Aim of the task
In the material below, find the line with "Cartoon da semana: Dança Kuduro" and the line with "CỬA CHỐNG CHÁY". Output exactly those two lines and all lines between them, leaving out pictures.

Start of Block

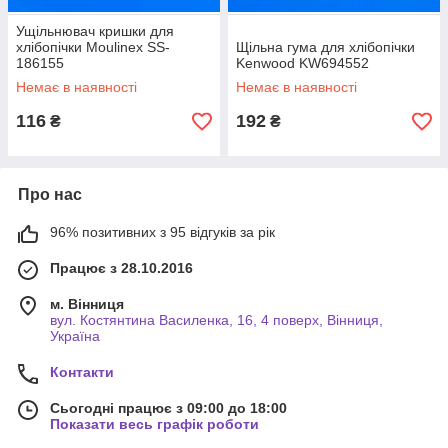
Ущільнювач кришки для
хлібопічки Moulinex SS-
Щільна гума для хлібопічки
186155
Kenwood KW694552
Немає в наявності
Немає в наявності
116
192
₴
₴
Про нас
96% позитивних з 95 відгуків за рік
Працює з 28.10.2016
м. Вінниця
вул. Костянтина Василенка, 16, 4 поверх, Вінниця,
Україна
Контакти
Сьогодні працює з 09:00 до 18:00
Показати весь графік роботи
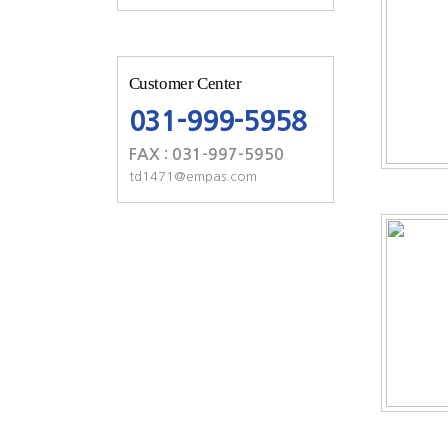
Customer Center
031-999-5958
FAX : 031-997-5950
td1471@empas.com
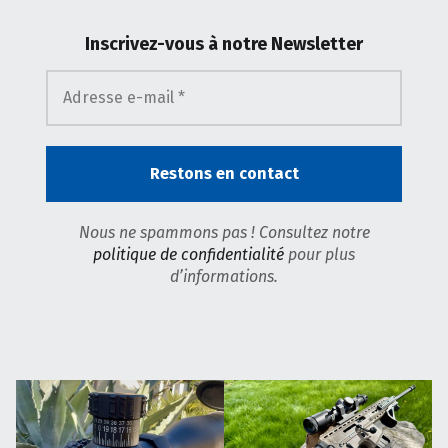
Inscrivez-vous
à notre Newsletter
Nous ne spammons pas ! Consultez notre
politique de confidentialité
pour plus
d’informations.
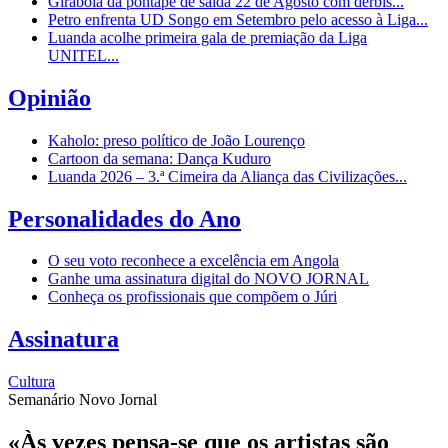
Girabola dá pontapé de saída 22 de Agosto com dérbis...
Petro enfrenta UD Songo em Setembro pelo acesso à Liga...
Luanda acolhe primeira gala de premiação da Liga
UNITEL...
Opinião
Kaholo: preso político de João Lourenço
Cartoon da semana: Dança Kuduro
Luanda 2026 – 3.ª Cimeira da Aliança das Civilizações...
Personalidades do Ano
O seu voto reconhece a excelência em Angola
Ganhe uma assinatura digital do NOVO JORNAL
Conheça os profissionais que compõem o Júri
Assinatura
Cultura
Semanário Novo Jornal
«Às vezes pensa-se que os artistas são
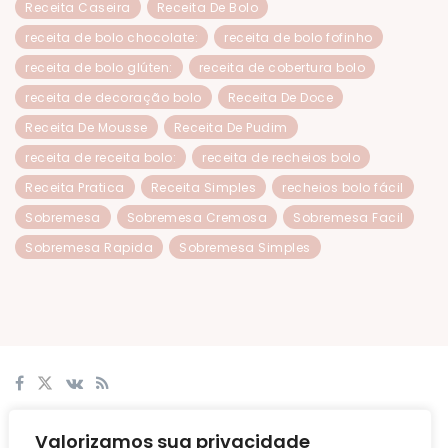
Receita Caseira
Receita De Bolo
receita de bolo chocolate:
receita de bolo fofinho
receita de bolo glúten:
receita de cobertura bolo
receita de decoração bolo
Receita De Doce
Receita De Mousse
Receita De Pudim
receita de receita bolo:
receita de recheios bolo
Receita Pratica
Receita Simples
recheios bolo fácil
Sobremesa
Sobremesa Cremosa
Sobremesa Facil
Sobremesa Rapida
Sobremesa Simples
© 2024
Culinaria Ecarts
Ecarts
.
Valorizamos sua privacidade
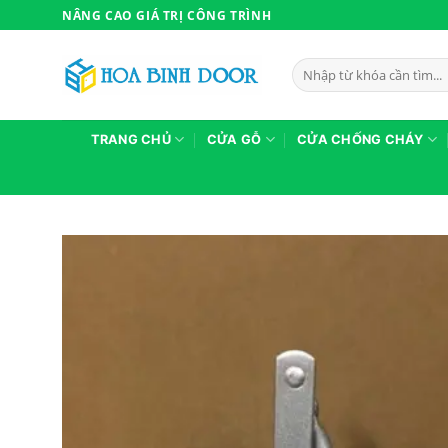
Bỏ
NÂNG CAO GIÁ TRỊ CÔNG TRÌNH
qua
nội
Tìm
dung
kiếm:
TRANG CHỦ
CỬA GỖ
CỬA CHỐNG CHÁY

End of Block
Start of Block

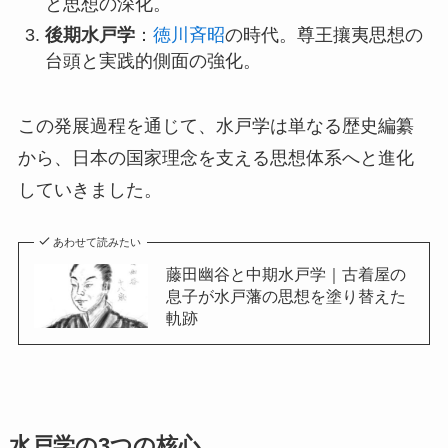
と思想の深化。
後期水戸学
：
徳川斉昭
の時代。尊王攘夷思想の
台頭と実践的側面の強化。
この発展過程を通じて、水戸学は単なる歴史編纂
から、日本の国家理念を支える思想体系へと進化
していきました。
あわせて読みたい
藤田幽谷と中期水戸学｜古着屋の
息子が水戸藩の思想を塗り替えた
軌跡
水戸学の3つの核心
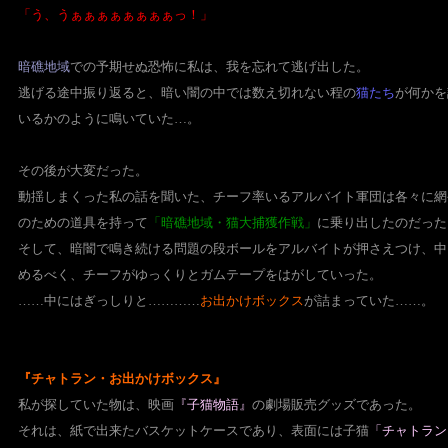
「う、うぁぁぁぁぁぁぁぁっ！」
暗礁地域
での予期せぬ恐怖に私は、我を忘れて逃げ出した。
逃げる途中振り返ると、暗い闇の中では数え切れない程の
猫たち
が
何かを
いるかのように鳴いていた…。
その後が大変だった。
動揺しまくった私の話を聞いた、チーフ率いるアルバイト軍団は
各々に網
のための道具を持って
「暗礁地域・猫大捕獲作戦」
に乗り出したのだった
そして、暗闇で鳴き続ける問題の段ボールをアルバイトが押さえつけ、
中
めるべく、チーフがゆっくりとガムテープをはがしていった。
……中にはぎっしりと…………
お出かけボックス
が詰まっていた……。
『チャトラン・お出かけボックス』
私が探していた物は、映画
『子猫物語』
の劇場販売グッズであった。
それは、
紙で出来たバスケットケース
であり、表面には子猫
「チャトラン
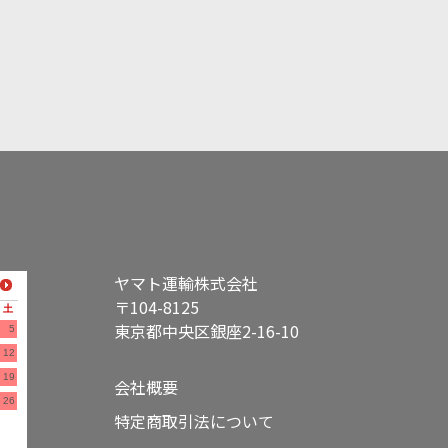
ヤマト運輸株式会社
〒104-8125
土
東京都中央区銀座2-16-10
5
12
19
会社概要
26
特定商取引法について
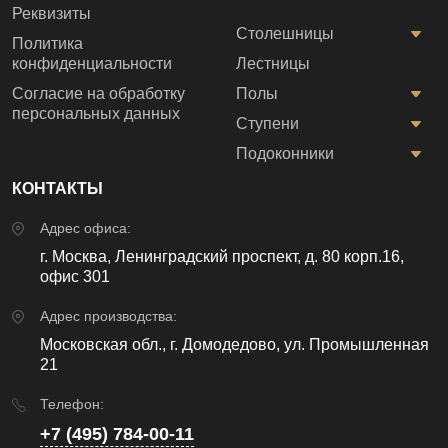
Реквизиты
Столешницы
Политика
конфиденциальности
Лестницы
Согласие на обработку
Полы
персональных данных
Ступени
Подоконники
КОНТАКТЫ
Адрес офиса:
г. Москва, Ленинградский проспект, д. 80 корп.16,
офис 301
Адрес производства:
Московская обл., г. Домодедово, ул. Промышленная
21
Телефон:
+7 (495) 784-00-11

End of Block
Start of Block

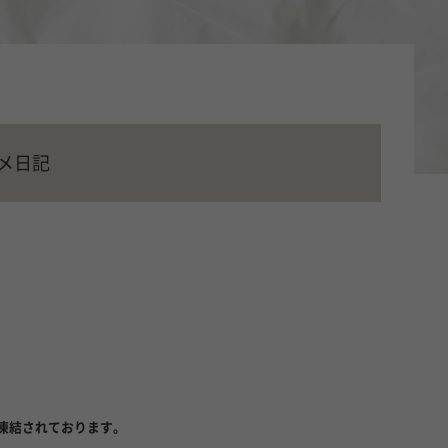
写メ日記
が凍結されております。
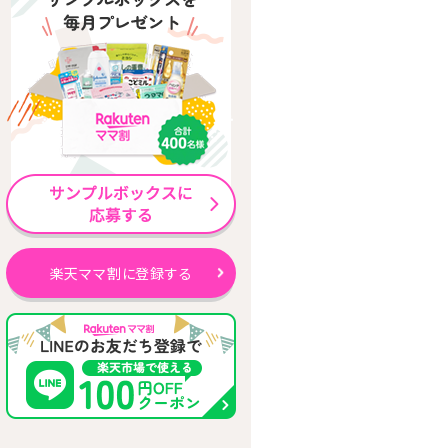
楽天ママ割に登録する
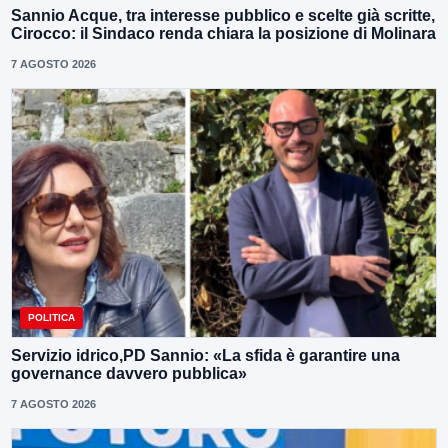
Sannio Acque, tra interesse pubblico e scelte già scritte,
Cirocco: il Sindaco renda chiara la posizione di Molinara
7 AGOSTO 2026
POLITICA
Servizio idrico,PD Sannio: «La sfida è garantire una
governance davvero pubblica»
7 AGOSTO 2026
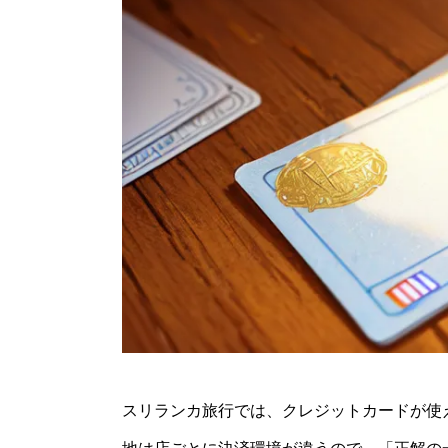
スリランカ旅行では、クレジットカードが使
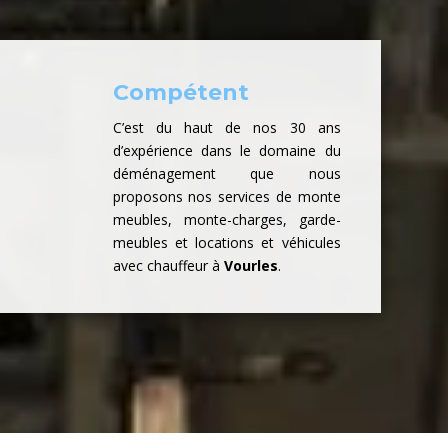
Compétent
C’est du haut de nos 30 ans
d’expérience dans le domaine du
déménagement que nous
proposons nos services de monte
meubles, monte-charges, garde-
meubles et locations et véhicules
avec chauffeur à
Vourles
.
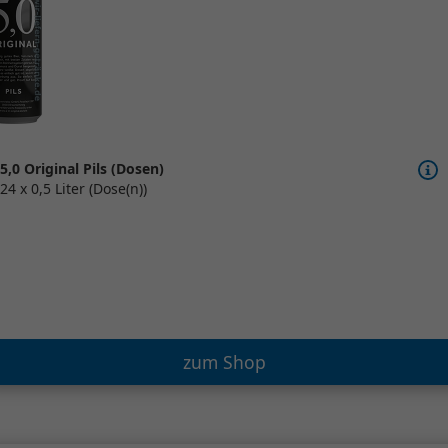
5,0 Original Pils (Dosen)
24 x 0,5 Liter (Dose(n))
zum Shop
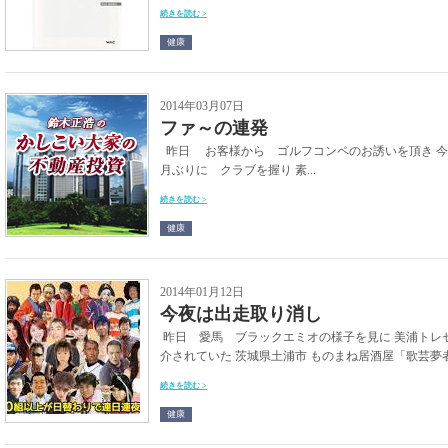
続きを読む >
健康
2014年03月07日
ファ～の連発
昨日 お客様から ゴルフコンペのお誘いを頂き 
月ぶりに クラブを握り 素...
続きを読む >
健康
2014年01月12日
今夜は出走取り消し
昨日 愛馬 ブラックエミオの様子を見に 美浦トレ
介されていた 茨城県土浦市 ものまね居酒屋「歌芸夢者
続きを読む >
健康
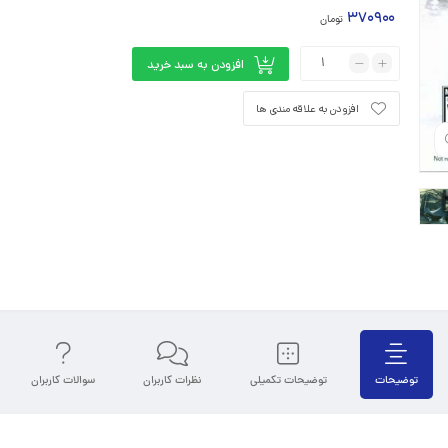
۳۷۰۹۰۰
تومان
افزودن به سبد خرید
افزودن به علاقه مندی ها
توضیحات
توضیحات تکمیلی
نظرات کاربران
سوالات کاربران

End of Block

Solution to the exercise
Cartoon da semana: Dança Kuduro
Luanda 2026 – 3.ª Cimeira da Aliança das Civilizações...
Personalidades do Ano
O seu voto reconhece a excelência em Angola
Ganhe uma assinatura digital do NOVO JORNAL
Conheça os profissionais que compõem o Júri
Assinatura
Cultura
Semanário Novo Jornal
«Às vezes pensa-se que os artistas são
Receita Caseira
Receita De Bolo
receita de bolo chocolate:
receita de bolo fofinho
receita de bolo glúten:
receita de cobertura bolo
receita de decoração bolo
Receita De Doce
Receita De Mousse
Receita De Pudim
receita de receita bolo:
receita de recheios bolo
Receita Pratica
Receita Simples
recheios bolo fácil
Sobremesa
Sobremesa Cremosa
Sobremesa Facil
Sobremesa Rapida
Sobremesa Simples
© 2024
Culinaria Ecarts
Ecarts
.
Valorizamos sua privacidade
Bỏ
NÂNG CAO GIÁ TRỊ CÔNG TRÌNH
qua
nội
Tìm
dung
kiếm:
TRANG CHỦ
CỬA GỖ
CỬA CHỐNG CHÁY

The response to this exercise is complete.